Patches had been launched for supported Home windows working methods, Microsoft’s Web Explorer and EdgeHTML-based browsers, the Adobe Flash Participant and far more. Microsoft provides a partial checklist of the software program getting patches this month in these Release Notes.
Servicing Stack Updates
One peculiar element to notice is that Microsoft launched Servicing Stack Updates (SSUs) for all supported Home windows methods this month. Organizations usually want to put in these SSUs to get future updates from Microsoft.

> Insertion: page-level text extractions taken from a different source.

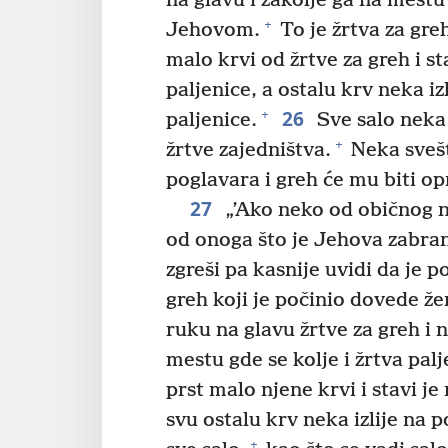
na glavu i zakolje ga na mestu
+
Jehovom.
To je žrtva za gre
malo krvi od žrtve za greh i st
paljenice, a ostalu krv neka iz
26
+
paljenice.
Sve salo neka 
+
žrtve zajedništva.
Neka svešt
poglavara i greh će mu biti op
27
„’Ako neko od običnog n
od onoga što je Jehova zabran
zgreši pa kasnije uvidi da je 
greh koji je počinio dovede ž
ruku na glavu žrtve za greh i 
mestu gde se kolje i žrtva palj
prst malo njene krvi i stavi je
svu ostalu krv neka izlije na 
+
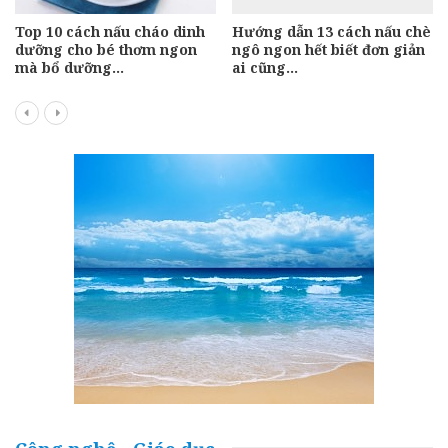
Top 10 cách nấu cháo dinh
Hướng dẫn 13 cách nấu chè
dưỡng cho bé thơm ngon
ngô ngon hết biết đơn giản
mà bổ dưỡng…
ai cũng…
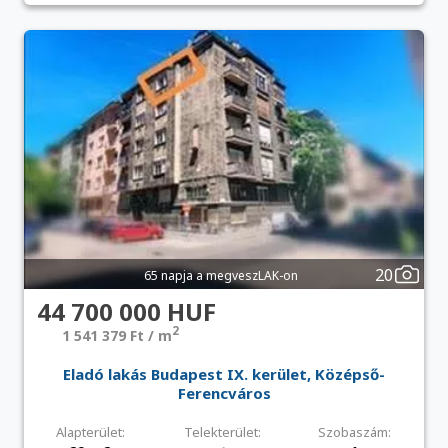
20
65 napja a megveszLAK-on
44 700 000 HUF
2
1 541 379 Ft / m
Eladó lakás Budapest IX. kerület, Középső-
Ferencváros
Alapterület:
Telekterület:
Szobaszám:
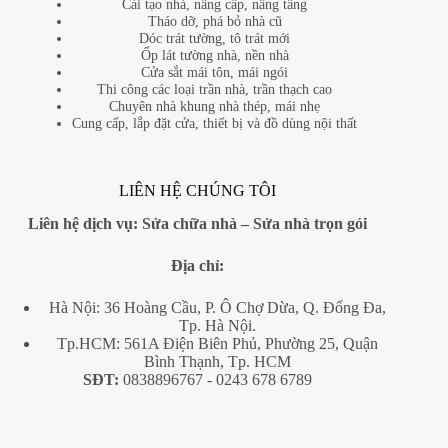
Cải tạo nhà, nâng cấp, nâng tầng
Tháo dỡ, phá bỏ nhà cũ
Dóc trát tường, tô trát mới
Ốp lát tường nhà, nền nhà
Cửa sắt mái tôn, mái ngói
Thi công các loại trần nhà, trần thạch cao
Chuyên nhà khung nhà thép, mái nhẹ
Cung cấp, lắp đặt cửa, thiết bị và đồ dùng nội thất
LIÊN HỆ CHÚNG TÔI
Liên hệ dịch vụ:
Sửa chữa nhà
–
Sửa nhà trọn gói
Địa
chỉ:
Hà Nội: 36 Hoàng Cầu, P. Ô Chợ Dừa, Q. Đống Đa,
Tp. Hà Nội.
Tp.HCM: 561A Điện Biên Phủ, Phường 25, Quận
Bình Thạnh, Tp. HCM
SĐT:
0838896767
- 0243 678 6789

The discharge of SSUs for all Home windows methods this month was “a bit out of the bizarre,” in response to Chris Goettl, director of product supervisor for safety at Ivanti, in an e-mail. He famous that SSUs are usually rated Important, however they do not really resolve safety points. He supplied the following recommendation on testing these SSUs:
The shortest we now have seen from availability to enforcement is 2 months. Our steering is to start testing [these SSUs] as quickly as potential and plan to have these in place earlier than November to be on the protected aspect. Earlier than October can be greatest case on the off probability Microsoft enforces these adjustments sooner.
Ivanti will host a public September patch Tuesday dialogue session on September 11, with sign-up accessible here.
Total, the September bundle of patches handle 85 vulnerabilities, with 19 rated “Important,” 65 deemed “Essential” and one labeled “Average,” in response to a blog post by Jon Munshaw of Cisco’s Talos safety group.
Patch Tuesday counts are inclined to range every month, relying the safety group that counts them. Goettl, who tallied simply “79 distinctive CVEs this month,” described Microsoft’s September patch bundle as “a comparatively gentle set of updates.”
Two of the Home windows vulnerabilities getting patches this month (CVE-2019-1214 and CVE-2019-1215) had been beforehand exploited. Two others (CVE-2019-1235 and CVE-2019-1294) had been publicly disclosed. These circumstances are good causes to prioritize the patching, though all 4 of these vulnerabilities had been simply rated Essential, as famous by Justin Childs of Development Micro’s Zero Day Initiative, in a blog post.
Childs added that the Essential Home windows patch, CVE-2019-1215, addresses a low-level Home windows service referred to as the Winsock2 Built-in File System Layer, which has been “focused by malware within the previous.” It is at the moment beneath assault but once more, and will allow an attacker to “go from Consumer stage to Administrator stage entry.”
There’s additionally an Essential patch (CVE-2019-1289) that is notable for addressing a vulnerability within the Home windows Replace Supply Optimization characteristic. The flaw was present in a part that is used to cut back community bandwidth calls for in the course of the replace course of, in response to Childs.
SharePoint is getting a Important patch (CVE-2019-1257) this month to deal with a distant code execution vulnerability. It is considered one of three SharePoint bugs that had been found by the Zero Day Initiative, Childs indicated.
RDP Flaws and BlueKeep
There are 4 Important patches for Home windows Distant Desktop Protocol (RDP) this month, specifically CVE-2019-1291, CVE-2019-1290, CVE-2019-0788 and CVE-2019-0787, in response to the Cisco Talos group. Nonetheless, these 4 vulnerabilities aren’t at the identical stage because the so-called “BlueKeep” flaw (CVE-2019-0708) Microsoft issued patches for again in Might, plus later-patched RDP flaws which can be being dubbed “DejaBlue.”